DIFFICULT BEGINNINGS

Auel recalled the early days of the Earth's Children when she would pour over dozens of books borrowed from the library and work through the nights as the story became an obsession.

"I was caught up, I was obsessed and my in-laws were really upset, because they thought may be something was wrong," she said. "Here I was up all night and sleeping all day and avoiding friends. May be she needs a little help?

"(That was) until I got a book published, and then it was all right because writers can be crazy."

She produced nearly 500,000 words before stopping and realizing that her writing was "terrible." So Auel went back to the library and took out more books on how to write fiction before plowing back through her original copy.

The material kept expanding, and soon she realized she had the outline not for one novel, but six. Even then the research for each book could take years, including visits to caves in France and Spain to study the prehistoric drawings.

Auel's first book was not published until she was 44, but the success of the series has turned her into a millionaire.

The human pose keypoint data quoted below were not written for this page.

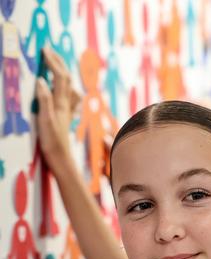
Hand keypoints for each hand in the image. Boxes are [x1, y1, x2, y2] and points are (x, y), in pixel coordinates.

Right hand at [34, 47, 80, 174]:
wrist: (61, 158)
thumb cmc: (52, 141)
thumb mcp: (45, 120)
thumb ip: (44, 100)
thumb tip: (41, 80)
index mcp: (61, 103)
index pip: (59, 76)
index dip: (53, 62)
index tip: (45, 49)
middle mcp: (67, 105)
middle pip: (67, 78)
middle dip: (59, 62)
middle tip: (49, 51)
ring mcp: (68, 111)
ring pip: (70, 87)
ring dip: (63, 73)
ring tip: (56, 65)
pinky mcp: (66, 117)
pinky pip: (70, 98)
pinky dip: (67, 88)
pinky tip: (66, 90)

Not that everything has gone Auel's way.

The one Hollywood movie adaptation of the series, starring Daryl Hannah as Ayla, was a flop which made less than $2 million at the North American box office upon release in 1986.

"I got burned so badly with that film," said Auel. "To me it was such a terrible film."

The author said she was never allowed the input into the movie that she had been promised, and after the bitter experience Auel has washed her hands of Hollywood and asked her children to deal with any future film adaptations.

"I'll just say (to my children) 'Look, you don't know what's in my heart, and you never will ... so don't worry about if it's accurate or not, just take the money and run. It's not that I was able to do that but they can."